Excerpted text ▸

[Start of section]

10.4 Determination of Achievement of Performance Goals.    The Committee shall, promptly after the date on which the necessary financial, individual or other information for a particular Performance Period becomes available, determine and certify the degree to which each of the Performance Goals have been attained.

 

10.5 Payment of Performance Shares.    After the applicable Performance Period has ended, the Recipient of a Plan Award of Performance Shares shall be entitled to payment based on the performance level attained with respect to the Performance Goals applicable to the Plan Award of Performance Shares. The Committee may, in its sole discretion, reduce, eliminate, or increase any amount or Shares under a Plan Award of Performance Shares for any individual or group, except that such amount or Shares intended to be a Qualified Performance Based Award may not be increased above the amount provided in the Notice of Plan Award. Unless deferred in accordance with Section 10.9, Performance Shares shall be settled as soon as practicable after the Committee determines and certifies the degree of attainment of Performance Goals for the Performance Period.

[End of section]

Dataset extract ▸
[Start of section]

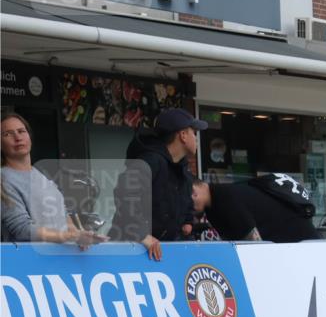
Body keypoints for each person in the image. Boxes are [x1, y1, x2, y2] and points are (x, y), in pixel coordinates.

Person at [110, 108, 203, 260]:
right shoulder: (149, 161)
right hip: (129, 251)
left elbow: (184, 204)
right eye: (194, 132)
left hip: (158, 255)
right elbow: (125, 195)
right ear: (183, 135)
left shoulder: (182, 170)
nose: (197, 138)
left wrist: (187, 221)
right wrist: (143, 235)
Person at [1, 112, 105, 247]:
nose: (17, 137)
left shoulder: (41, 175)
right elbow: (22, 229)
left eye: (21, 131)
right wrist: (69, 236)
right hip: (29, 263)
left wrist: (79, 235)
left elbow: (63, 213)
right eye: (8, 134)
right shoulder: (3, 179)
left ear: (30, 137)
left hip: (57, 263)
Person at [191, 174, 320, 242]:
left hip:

[End of section]
[Start of section]

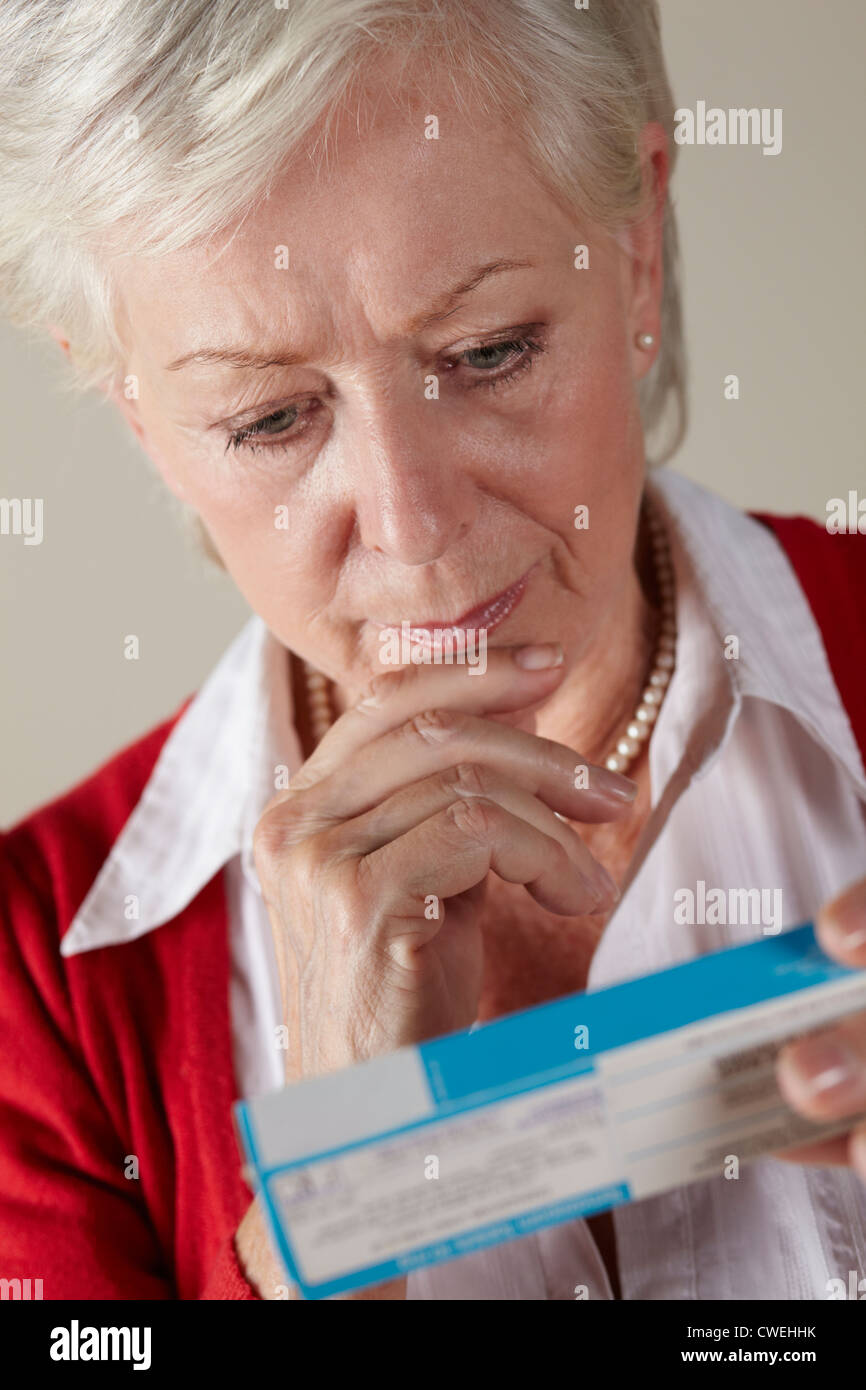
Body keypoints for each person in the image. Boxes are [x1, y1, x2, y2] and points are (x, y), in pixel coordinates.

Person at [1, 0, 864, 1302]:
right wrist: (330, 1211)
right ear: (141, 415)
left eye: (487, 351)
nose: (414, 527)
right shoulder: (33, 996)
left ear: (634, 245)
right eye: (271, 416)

[End of section]
[Start of section]

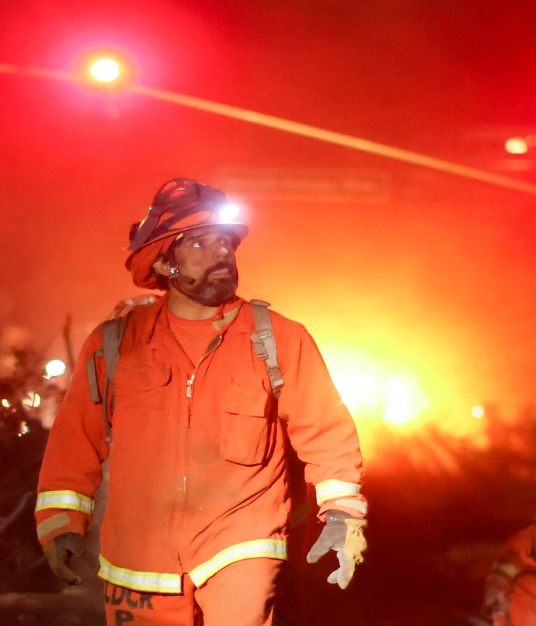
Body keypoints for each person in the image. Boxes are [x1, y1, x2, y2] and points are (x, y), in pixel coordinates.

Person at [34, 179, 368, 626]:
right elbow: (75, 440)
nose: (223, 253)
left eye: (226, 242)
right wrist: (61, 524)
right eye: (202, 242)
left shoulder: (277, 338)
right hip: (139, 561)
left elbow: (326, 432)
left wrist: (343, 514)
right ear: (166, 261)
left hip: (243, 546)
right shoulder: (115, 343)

[End of section]

Directions for this task ▸ According to the performance shares text, which section allows settlement of Performance Shares to be deferred?

Solution to this problem ▸ Section 10.9